What Is A Near Miss?
A near miss is any unplanned incident in the workplace that does not result in an injury, illness or damage, but could have.
Here are 5 reasons why employees don't report near misses:
- They're afraid of punishment
- They want to maintain their reputation
- They can't identify a near miss
- They don't know how to report a near miss
- They aren't motivated to report a near miss
They’re afraid of punishment.
Most often, an employee avoids reporting a near miss out of fear of blame or repercussion. As an employer, it is your responsibility to create a workplace culture that prioritizes safety. Whenever possible, encourage employees to report unsafe work conditions. Remind them that doing so protects both them and their co-workers.

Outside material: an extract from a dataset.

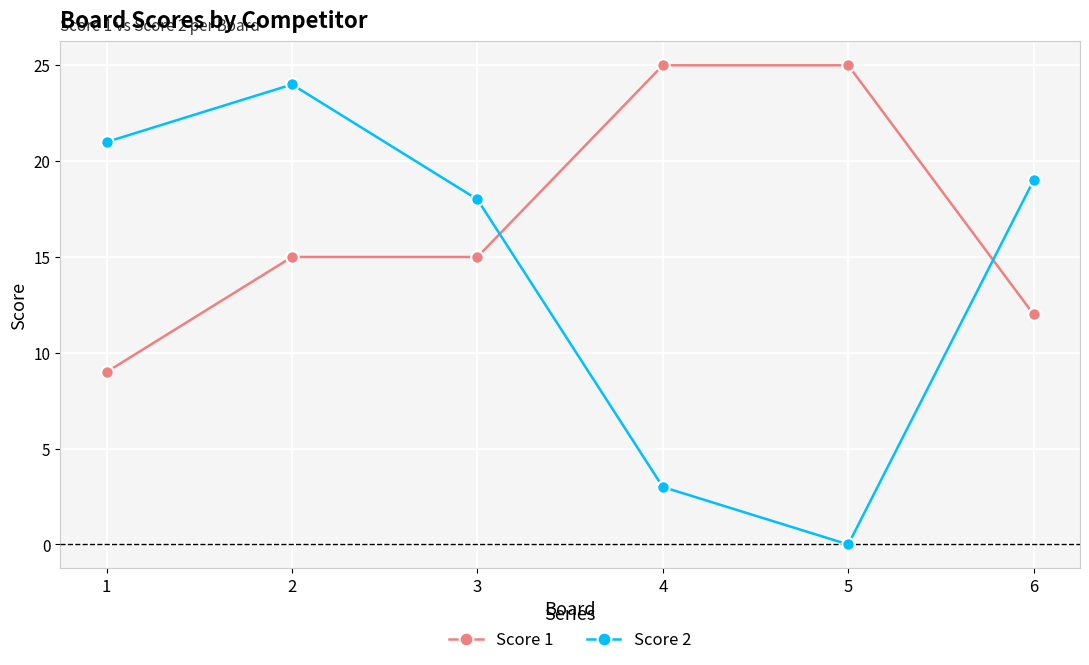

What are all the series names shown in the legend?

Score 1, Score 2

They want to maintain their reputation.
People don’t like to admit mistakes, especially if that mistake is broadcast to an entire company. Workers may fear that owning up to a near miss will lead co-workers to see them as weak or accident-prone. To combat this, it’s important for employers to spend time praising those who do report near misses. Doing so can help improve a business’ safety culture, leading workers to not feel as worried about damaging their reputation within the company.
They can’t identify a near miss.
There are some instances where an employee may not even understand a near miss took place. When that happens, the incident goes unreported and the issue persists, creating an unsafe work environment. Education is key to recognizing near misses. Try building examples of near misses into your training programs or citing scenarios during informal safety meetings.
They don’t know how to report a near miss.
Complicated near miss reporting methods are the bane of workplace safety. If a system is too complex, more often than not, employees will just ignore it altogether. You want to establish a near miss reporting system that doesn’t involve too many steps and isn’t too complicated. Be sure to train workers on the system and remind them periodically to take advantage of it.
They aren’t motivated to report a near miss.
In some instances, employees may not see the benefit of reporting a near miss, especially if there’s nothing tangible in it for them. Offering incentives - like company recognition, gift cards, snacks, etc. - can increase the likelihood that an employee will report a near miss.
Reporting near misses is critical to the health and safety of all employees and can ensure that day-to-day operations meet applicable safety requirements. Armed with the strategies above, employers should be better equipped to encourage employees to help create an accident-free workplace.